Dodgers' Andre Ethier eager to play after 'lost season'

MARYVALE, Ariz. Andre Ethier is preparing for his 12th season in a Dodgers uniform with a greater appreciation for the rites of spring, a renewed eagerness for the start of a new season and an understanding of how easily it can all be taken away.“I...

Dodgers' Andre Ethier eager to play after 'lost season'

MARYVALE, Ariz. Andre Ethier is preparing for his 12th season in a Dodgers uniform with a greater appreciation for the rites of spring, a renewed eagerness for the start of a new season and an understanding of how easily it can all be taken away.

“I think it’s everything,” Ethier said of his different emotions this spring. “You’re at this point in your career and – let’s be honest I sit around and watch the transactions and what’s going on in baseball these days. Thirty-five-year-olds aren’t getting too many opportunities these days, let alone good opportunities to keep playing and when you get those games taken away from you especially when I don’t feel it was a wear-and-tear injury, it wasn’t something where I was broken down – it’s tough.

“I was actually feeling really good at the time, felt like I was building off of a good year the year before and was playing at a really high level again. For something like that to take games away – that’s tough.”

Ethier, who will turn 35 during the Dodgers’ first trip of the regular season, had all but 16 games in September taken away from him last season. A foul ball off his shin in a spring training game on March 18 left a spiral fracture in his tibia and he spent most of last season waiting for the fracture to heal.

That wait didn’t truly end until December.

“Once the season ended, I really only had one little bump in the road where I kind of took a little misstep and it kind of bit me there,” Ethier said. “That was in December. Since then, I went through my usual six weeks of training here in Phoenix and did everything from my jumping, cutting, running the bases full out. – even getting on the ground and popping up in awkward positions.

“I came into this not wanting to think about it or use it as anything that would hold me back from just a normal spring training.”

As far as Dodgers manager Dave Roberts is concerned, he sees no signs of last year’s injury when he watches Ethier go through drills.

“Absolutely not. He looks like the same guy I saw in camp last year,” Roberts said. “Mentally, physically, he’s in a great place.The way he’s swinging the bat right now he looks good, strong. The ball is coming off the bat really well. “(If you didn’t know he missed almost an entire season), you wouldn’t know any different.”

Before Ethier was injured last March, he was one of the Dodgers’ best spring hitters and Roberts was considering him as a candidate to bat leadoff against right-handed pitching because of “his ability to conduct an at-bat.” He is in that same mix this year.

There is another déjà-vu feeling for Ethier.

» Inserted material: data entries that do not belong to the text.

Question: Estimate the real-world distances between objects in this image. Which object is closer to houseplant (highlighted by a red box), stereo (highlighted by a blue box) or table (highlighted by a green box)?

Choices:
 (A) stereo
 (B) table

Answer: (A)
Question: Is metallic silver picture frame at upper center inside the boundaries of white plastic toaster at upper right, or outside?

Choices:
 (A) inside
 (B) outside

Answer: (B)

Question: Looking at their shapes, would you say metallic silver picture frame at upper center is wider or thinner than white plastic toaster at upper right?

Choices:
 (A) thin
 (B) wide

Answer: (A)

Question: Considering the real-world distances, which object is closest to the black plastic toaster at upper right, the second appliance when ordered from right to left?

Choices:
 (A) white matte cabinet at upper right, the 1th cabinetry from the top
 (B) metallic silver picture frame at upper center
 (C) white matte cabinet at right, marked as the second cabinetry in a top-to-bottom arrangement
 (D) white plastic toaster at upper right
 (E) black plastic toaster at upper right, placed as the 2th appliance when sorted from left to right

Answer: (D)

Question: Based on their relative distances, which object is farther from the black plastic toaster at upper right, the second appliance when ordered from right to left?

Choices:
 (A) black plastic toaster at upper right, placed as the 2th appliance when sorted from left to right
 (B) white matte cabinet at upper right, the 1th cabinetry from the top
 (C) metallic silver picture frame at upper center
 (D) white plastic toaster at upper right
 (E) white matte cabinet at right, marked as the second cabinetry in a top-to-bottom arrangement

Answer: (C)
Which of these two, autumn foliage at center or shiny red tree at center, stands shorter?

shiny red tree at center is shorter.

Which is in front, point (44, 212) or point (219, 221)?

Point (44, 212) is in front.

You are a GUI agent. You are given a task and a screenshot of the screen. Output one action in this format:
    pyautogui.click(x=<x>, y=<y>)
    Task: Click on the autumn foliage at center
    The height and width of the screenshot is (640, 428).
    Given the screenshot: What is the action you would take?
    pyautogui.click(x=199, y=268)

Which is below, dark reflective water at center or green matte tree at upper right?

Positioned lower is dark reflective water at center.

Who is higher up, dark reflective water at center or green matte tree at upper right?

Eight players are jockeying for position and playing time in the Dodgers’ outfield.

“I think if you cut and paste any article from the last five years with my name and the new names that come in you can probably write the same article with the same storyline over and over,” Ethier joked. “I’d be lying if I said I wasn’t aware of it. But the only thing I worry about is just me being able to play the way I want to play.”

POSITIVE SPIN

Left-hander Rich Hill made his first start of the spring but his curveball looked to be in midseason form.

“It’s good because you can start that creative process earlier. That was there today and that was nice,” Hill said after striking out two in his two hitless innings. “Working ahead of hitters, first-pitch strikes is something that is a must moving forward.”

Hill’s curveball is one of the best in baseball and, while other pitchers struggle to find an effective breaking pitch, his seems to come naturally. Jokingly asked if he could throw a curveball when he rolls out of bed Hill acknowledged that “I’ve been pretty fortunate to be able to spin a baseball” since he started playing baseball.

“A lot of people ask when we’re talking about the curveball – can it be taught?” Hill said. “You can’t really teach a guy to throw 95 mph. But I think you can teach someone, if they have a feel for spin, you can teach them how to improve a breaking ball.

“But for me, I’ve always been able to do that. I’ve been fortunate in that regards. But today was a good day with the breaking ball.”